- [PROBLEM]
Write out each of the following lines word for word, in the same order.

- [STORED RECORDS]

•••

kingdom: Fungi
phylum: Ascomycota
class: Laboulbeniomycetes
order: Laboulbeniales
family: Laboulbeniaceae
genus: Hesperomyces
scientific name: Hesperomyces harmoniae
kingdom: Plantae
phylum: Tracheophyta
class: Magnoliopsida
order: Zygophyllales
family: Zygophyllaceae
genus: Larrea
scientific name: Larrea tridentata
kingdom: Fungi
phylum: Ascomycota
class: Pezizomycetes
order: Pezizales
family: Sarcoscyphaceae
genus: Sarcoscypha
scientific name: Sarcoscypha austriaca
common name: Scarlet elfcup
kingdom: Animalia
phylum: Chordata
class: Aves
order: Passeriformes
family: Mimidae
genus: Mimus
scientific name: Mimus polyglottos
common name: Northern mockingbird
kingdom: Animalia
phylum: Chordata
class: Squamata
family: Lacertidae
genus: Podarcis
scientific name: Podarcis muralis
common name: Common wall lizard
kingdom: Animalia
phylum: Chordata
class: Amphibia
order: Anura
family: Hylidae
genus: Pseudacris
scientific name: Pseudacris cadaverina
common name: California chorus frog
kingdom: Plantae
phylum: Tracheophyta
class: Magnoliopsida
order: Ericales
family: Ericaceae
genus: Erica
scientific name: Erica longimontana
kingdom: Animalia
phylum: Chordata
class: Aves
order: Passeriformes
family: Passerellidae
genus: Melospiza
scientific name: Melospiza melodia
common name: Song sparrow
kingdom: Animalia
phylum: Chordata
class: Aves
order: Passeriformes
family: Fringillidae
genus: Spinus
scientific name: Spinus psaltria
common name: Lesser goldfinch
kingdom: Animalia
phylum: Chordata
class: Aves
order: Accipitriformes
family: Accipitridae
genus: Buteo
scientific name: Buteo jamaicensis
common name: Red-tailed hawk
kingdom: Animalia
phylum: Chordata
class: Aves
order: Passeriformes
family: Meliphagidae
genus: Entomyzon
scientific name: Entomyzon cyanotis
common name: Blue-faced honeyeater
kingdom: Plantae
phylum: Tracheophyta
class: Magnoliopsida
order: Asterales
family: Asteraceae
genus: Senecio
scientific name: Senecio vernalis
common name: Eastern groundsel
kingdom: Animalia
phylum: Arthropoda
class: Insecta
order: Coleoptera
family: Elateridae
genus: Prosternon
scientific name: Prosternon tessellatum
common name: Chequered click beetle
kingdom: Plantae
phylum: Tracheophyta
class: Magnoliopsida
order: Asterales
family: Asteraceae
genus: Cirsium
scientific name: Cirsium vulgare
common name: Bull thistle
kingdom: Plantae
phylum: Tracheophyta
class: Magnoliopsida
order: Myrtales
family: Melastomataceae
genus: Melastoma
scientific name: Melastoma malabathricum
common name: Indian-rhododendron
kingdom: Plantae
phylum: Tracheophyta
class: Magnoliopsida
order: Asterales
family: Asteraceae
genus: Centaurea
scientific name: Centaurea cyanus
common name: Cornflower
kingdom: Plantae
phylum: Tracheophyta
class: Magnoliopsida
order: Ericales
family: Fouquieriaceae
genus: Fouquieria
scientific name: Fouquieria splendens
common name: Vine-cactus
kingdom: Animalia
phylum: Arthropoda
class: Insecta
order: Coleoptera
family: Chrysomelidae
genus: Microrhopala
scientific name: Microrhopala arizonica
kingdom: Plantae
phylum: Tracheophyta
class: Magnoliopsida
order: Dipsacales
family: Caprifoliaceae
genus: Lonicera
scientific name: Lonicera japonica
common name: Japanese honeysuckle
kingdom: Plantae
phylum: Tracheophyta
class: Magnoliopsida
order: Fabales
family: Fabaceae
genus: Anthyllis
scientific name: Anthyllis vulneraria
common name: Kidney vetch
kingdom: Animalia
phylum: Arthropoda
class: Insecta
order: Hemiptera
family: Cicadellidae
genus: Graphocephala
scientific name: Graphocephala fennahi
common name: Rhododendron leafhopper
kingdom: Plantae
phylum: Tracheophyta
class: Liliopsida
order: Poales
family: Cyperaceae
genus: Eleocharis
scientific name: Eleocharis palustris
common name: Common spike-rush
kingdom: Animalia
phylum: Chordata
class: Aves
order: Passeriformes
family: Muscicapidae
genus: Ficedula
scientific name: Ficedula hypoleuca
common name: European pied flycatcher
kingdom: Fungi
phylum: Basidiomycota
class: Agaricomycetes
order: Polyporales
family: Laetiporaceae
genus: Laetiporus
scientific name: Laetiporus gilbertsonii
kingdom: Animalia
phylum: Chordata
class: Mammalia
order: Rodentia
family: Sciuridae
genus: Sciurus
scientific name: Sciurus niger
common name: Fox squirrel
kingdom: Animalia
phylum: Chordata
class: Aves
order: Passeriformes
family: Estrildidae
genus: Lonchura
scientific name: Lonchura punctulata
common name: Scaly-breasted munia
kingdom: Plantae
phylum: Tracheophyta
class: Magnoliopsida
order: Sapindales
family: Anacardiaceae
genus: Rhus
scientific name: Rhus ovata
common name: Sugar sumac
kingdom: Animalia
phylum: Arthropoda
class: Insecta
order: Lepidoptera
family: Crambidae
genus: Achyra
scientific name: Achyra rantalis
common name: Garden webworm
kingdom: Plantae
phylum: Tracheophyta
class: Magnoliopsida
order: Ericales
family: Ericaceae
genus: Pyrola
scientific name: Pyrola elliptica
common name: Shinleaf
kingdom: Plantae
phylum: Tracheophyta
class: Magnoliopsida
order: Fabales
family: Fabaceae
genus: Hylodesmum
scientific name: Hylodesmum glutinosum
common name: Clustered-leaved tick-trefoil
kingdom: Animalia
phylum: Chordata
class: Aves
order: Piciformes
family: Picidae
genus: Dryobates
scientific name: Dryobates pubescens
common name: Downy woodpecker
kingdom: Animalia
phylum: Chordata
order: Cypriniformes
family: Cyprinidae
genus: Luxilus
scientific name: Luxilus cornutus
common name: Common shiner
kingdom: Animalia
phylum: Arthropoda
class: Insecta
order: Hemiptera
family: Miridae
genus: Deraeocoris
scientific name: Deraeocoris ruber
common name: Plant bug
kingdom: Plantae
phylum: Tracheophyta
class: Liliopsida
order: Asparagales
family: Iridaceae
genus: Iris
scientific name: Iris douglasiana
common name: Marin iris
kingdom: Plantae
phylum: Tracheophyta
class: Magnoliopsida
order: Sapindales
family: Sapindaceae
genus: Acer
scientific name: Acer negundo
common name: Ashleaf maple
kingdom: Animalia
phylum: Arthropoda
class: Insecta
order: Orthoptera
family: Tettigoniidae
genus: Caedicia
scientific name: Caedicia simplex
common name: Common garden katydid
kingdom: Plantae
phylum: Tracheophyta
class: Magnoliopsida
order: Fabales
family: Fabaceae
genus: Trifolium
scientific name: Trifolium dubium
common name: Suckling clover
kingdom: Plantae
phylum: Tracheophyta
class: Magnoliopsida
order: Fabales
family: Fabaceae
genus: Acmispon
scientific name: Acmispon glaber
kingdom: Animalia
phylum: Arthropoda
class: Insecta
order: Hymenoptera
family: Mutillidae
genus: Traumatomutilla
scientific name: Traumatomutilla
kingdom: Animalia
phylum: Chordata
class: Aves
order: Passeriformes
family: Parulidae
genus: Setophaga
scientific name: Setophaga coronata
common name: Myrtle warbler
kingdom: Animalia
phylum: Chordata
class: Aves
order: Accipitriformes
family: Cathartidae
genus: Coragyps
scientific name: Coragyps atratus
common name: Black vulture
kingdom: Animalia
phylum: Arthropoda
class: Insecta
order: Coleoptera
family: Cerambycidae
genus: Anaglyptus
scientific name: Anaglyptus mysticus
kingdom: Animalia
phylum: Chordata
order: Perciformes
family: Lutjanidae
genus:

•••

- [CORRECT OUTPUT]
kingdom: Fungi
phylum: Ascomycota
class: Laboulbeniomycetes
order: Laboulbeniales
family: Laboulbeniaceae
genus: Hesperomyces
scientific name: Hesperomyces harmoniae
kingdom: Plantae
phylum: Tracheophyta
class: Magnoliopsida
order: Zygophyllales
family: Zygophyllaceae
genus: Larrea
scientific name: Larrea tridentata
kingdom: Fungi
phylum: Ascomycota
class: Pezizomycetes
order: Pezizales
family: Sarcoscyphaceae
genus: Sarcoscypha
scientific name: Sarcoscypha austriaca
common name: Scarlet elfcup
kingdom: Animalia
phylum: Chordata
class: Aves
order: Passeriformes
family: Mimidae
genus: Mimus
scientific name: Mimus polyglottos
common name: Northern mockingbird
kingdom: Animalia
phylum: Chordata
class: Squamata
family: Lacertidae
genus: Podarcis
scientific name: Podarcis muralis
common name: Common wall lizard
kingdom: Animalia
phylum: Chordata
class: Amphibia
order: Anura
family: Hylidae
genus: Pseudacris
scientific name: Pseudacris cadaverina
common name: California chorus frog
kingdom: Plantae
phylum: Tracheophyta
class: Magnoliopsida
order: Ericales
family: Ericaceae
genus: Erica
scientific name: Erica longimontana
kingdom: Animalia
phylum: Chordata
class: Aves
order: Passeriformes
family: Passerellidae
genus: Melospiza
scientific name: Melospiza melodia
common name: Song sparrow
kingdom: Animalia
phylum: Chordata
class: Aves
order: Passeriformes
family: Fringillidae
genus: Spinus
scientific name: Spinus psaltria
common name: Lesser goldfinch
kingdom: Animalia
phylum: Chordata
class: Aves
order: Accipitriformes
family: Accipitridae
genus: Buteo
scientific name: Buteo jamaicensis
common name: Red-tailed hawk
kingdom: Animalia
phylum: Chordata
class: Aves
order: Passeriformes
family: Meliphagidae
genus: Entomyzon
scientific name: Entomyzon cyanotis
common name: Blue-faced honeyeater
kingdom: Plantae
phylum: Tracheophyta
class: Magnoliopsida
order: Asterales
family: Asteraceae
genus: Senecio
scientific name: Senecio vernalis
common name: Eastern groundsel
kingdom: Animalia
phylum: Arthropoda
class: Insecta
order: Coleoptera
family: Elateridae
genus: Prosternon
scientific name: Prosternon tessellatum
common name: Chequered click beetle
kingdom: Plantae
phylum: Tracheophyta
class: Magnoliopsida
order: Asterales
family: Asteraceae
genus: Cirsium
scientific name: Cirsium vulgare
common name: Bull thistle
kingdom: Plantae
phylum: Tracheophyta
class: Magnoliopsida
order: Myrtales
family: Melastomataceae
genus: Melastoma
scientific name: Melastoma malabathricum
common name: Indian-rhododendron
kingdom: Plantae
phylum: Tracheophyta
class: Magnoliopsida
order: Asterales
family: Asteraceae
genus: Centaurea
scientific name: Centaurea cyanus
common name: Cornflower
kingdom: Plantae
phylum: Tracheophyta
class: Magnoliopsida
order: Ericales
family: Fouquieriaceae
genus: Fouquieria
scientific name: Fouquieria splendens
common name: Vine-cactus
kingdom: Animalia
phylum: Arthropoda
class: Insecta
order: Coleoptera
family: Chrysomelidae
genus: Microrhopala
scientific name: Microrhopala arizonica
kingdom: Plantae
phylum: Tracheophyta
class: Magnoliopsida
order: Dipsacales
family: Caprifoliaceae
genus: Lonicera
scientific name: Lonicera japonica
common name: Japanese honeysuckle
kingdom: Plantae
phylum: Tracheophyta
class: Magnoliopsida
order: Fabales
family: Fabaceae
genus: Anthyllis
scientific name: Anthyllis vulneraria
common name: Kidney vetch
kingdom: Animalia
phylum: Arthropoda
class: Insecta
order: Hemiptera
family: Cicadellidae
genus: Graphocephala
scientific name: Graphocephala fennahi
common name: Rhododendron leafhopper
kingdom: Plantae
phylum: Tracheophyta
class: Liliopsida
order: Poales
family: Cyperaceae
genus: Eleocharis
scientific name: Eleocharis palustris
common name: Common spike-rush
kingdom: Animalia
phylum: Chordata
class: Aves
order: Passeriformes
family: Muscicapidae
genus: Ficedula
scientific name: Ficedula hypoleuca
common name: European pied flycatcher
kingdom: Fungi
phylum: Basidiomycota
class: Agaricomycetes
order: Polyporales
family: Laetiporaceae
genus: Laetiporus
scientific name: Laetiporus gilbertsonii
kingdom: Animalia
phylum: Chordata
class: Mammalia
order: Rodentia
family: Sciuridae
genus: Sciurus
scientific name: Sciurus niger
common name: Fox squirrel
kingdom: Animalia
phylum: Chordata
class: Aves
order: Passeriformes
family: Estrildidae
genus: Lonchura
scientific name: Lonchura punctulata
common name: Scaly-breasted munia
kingdom: Plantae
phylum: Tracheophyta
class: Magnoliopsida
order: Sapindales
family: Anacardiaceae
genus: Rhus
scientific name: Rhus ovata
common name: Sugar sumac
kingdom: Animalia
phylum: Arthropoda
class: Insecta
order: Lepidoptera
family: Crambidae
genus: Achyra
scientific name: Achyra rantalis
common name: Garden webworm
kingdom: Plantae
phylum: Tracheophyta
class: Magnoliopsida
order: Ericales
family: Ericaceae
genus: Pyrola
scientific name: Pyrola elliptica
common name: Shinleaf
kingdom: Plantae
phylum: Tracheophyta
class: Magnoliopsida
order: Fabales
family: Fabaceae
genus: Hylodesmum
scientific name: Hylodesmum glutinosum
common name: Clustered-leaved tick-trefoil
kingdom: Animalia
phylum: Chordata
class: Aves
order: Piciformes
family: Picidae
genus: Dryobates
scientific name: Dryobates pubescens
common name: Downy woodpecker
kingdom: Animalia
phylum: Chordata
order: Cypriniformes
family: Cyprinidae
genus: Luxilus
scientific name: Luxilus cornutus
common name: Common shiner
kingdom: Animalia
phylum: Arthropoda
class: Insecta
order: Hemiptera
family: Miridae
genus: Deraeocoris
scientific name: Deraeocoris ruber
common name: Plant bug
kingdom: Plantae
phylum: Tracheophyta
class: Liliopsida
order: Asparagales
family: Iridaceae
genus: Iris
scientific name: Iris douglasiana
common name: Marin iris
kingdom: Plantae
phylum: Tracheophyta
class: Magnoliopsida
order: Sapindales
family: Sapindaceae
genus: Acer
scientific name: Acer negundo
common name: Ashleaf maple
kingdom: Animalia
phylum: Arthropoda
class: Insecta
order: Orthoptera
family: Tettigoniidae
genus: Caedicia
scientific name: Caedicia simplex
common name: Common garden katydid
kingdom: Plantae
phylum: Tracheophyta
class: Magnoliopsida
order: Fabales
family: Fabaceae
genus: Trifolium
scientific name: Trifolium dubium
common name: Suckling clover
kingdom: Plantae
phylum: Tracheophyta
class: Magnoliopsida
order: Fabales
family: Fabaceae
genus: Acmispon
scientific name: Acmispon glaber
kingdom: Animalia
phylum: Arthropoda
class: Insecta
order: Hymenoptera
family: Mutillidae
genus: Traumatomutilla
scientific name: Traumatomutilla
kingdom: Animalia
phylum: Chordata
class: Aves
order: Passeriformes
family: Parulidae
genus: Setophaga
scientific name: Setophaga coronata
common name: Myrtle warbler
kingdom: Animalia
phylum: Chordata
class: Aves
order: Accipitriformes
family: Cathartidae
genus: Coragyps
scientific name: Coragyps atratus
common name: Black vulture
kingdom: Animalia
phylum: Arthropoda
class: Insecta
order: Coleoptera
family: Cerambycidae
genus: Anaglyptus
scientific name: Anaglyptus mysticus
kingdom: Animalia
phylum: Chordata
order: Perciformes
family: Lutjanidae
genus:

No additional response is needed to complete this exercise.